─── Teks yang Diberikan ───
Jakarta, CNBC Indonesia - Ekonomi Rusia diketahui mengalami tekanan seiring dengan stimulus fiskal yang besar, suku bunga yang melonjak, inflasi yang sangat tinggi, dan sanksi Barat berdampak buruk pascaserangan Moskow ke Ukraina. Namun, setelah 3 tahun perang, Amerika Serikat (AS) justru bisa memainkan peran baru sebagai juru selamat.
Presiden AS Donald Trump mendorong kesepakatan cepat untuk mengakhiri perang di Ukraina dengan mengambil sejumlah pernyataan keras kepada Ukraina, yang disalahkan atas terjadinya perang itu. Trump juga disebut sedang mempertimbangkan pencabutan sanksi terhadap Moskow.
"Dorongan Washington muncul saat Moskow menghadapi dua pilihan yang tidak diinginkan," menurut Oleg Vyugin, mantan wakil ketua bank sentral Rusia, kepada Reuters, Senin (24/2/2025).
"Rusia dapat menghentikan peningkatan pengeluaran militer saat menekan untuk mendapatkan wilayah di Ukraina atau mempertahankannya dan membayar harganya dengan pertumbuhan yang lambat selama bertahun-tahun, inflasi yang tinggi, dan standar hidup yang menurun, yang semuanya membawa risiko politik."
Meskipun pengeluaran pemerintah biasanya merangsang pertumbuhan, pengeluaran non-regeneratif untuk rudal dengan mengorbankan sektor sipil telah menyebabkan pemanasan berlebihan. Hal ini kemudian membuat suku bunga sebesar 21% memperlambat investasi perusahaan dan inflasi tidak dapat dijinakkan.
"Karena alasan ekonomi, Rusia tertarik untuk menegosiasikan akhir diplomatik dari konflik tersebut," tutur Vyugin.
"(Ini) akan menghindari peningkatan lebih lanjut dalam pendistribusian ulang sumber daya yang terbatas untuk tujuan yang tidak produktif. Itulah satu-satunya cara untuk menghindari stagflasi."
Meskipun Rusia tidak mungkin dengan cepat mengurangi pengeluaran pertahanan, prospek kesepakatan dengan AS akan meredakan tekanan ekonomi lainnya, dapat membawa keringanan sanksi dan akhirnya kembalinya perusahaan-perusahaan Barat.
─── Listing yang Disediakan ───
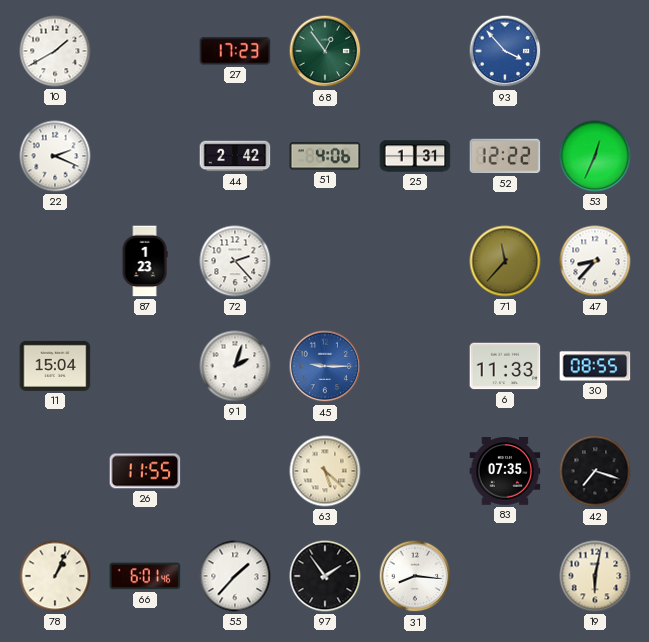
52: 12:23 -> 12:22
───
─── Listing yang Disediakan ───
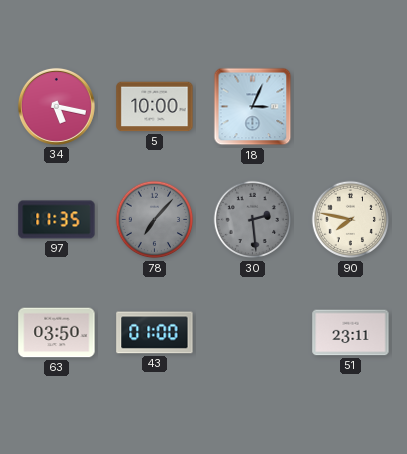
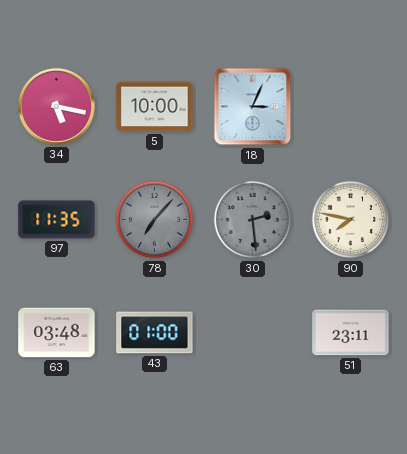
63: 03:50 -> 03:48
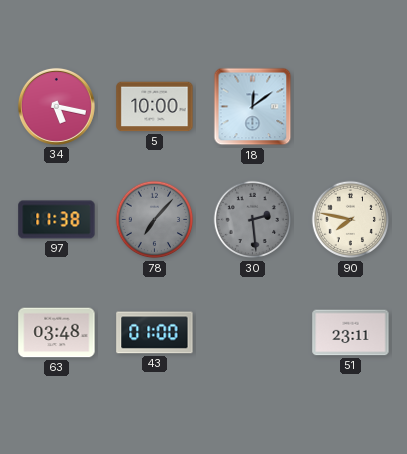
───
- [Persyaratan Tugas]:
1. Terjemahkan kalimat dari artikel tentang ekonomi Rusia ini ke dalam bahasa Inggris: "Trump juga disebut sedang mempertimbangkan pencabutan sanksi terhadap Moskow."
2. Ulangi tanpa perubahan bagian artikel tentang ekonomi Rusia yang dimulai dari "Presiden AS Donald" dan berakhir pada "sanksi terhadap Moskow.".
Listing tersebut diambil dari sumber yang berbeda.

- [Jawaban per Tugas]:
1. Trump is also said to be considering lifting sanctions on Moscow.

2.
Presiden AS Donald Trump mendorong kesepakatan cepat untuk mengakhiri perang di Ukraina dengan mengambil sejumlah pernyataan keras kepada Ukraina, yang disalahkan atas terjadinya perang itu. Trump juga disebut sedang mempertimbangkan pencabutan sanksi terhadap Moskow.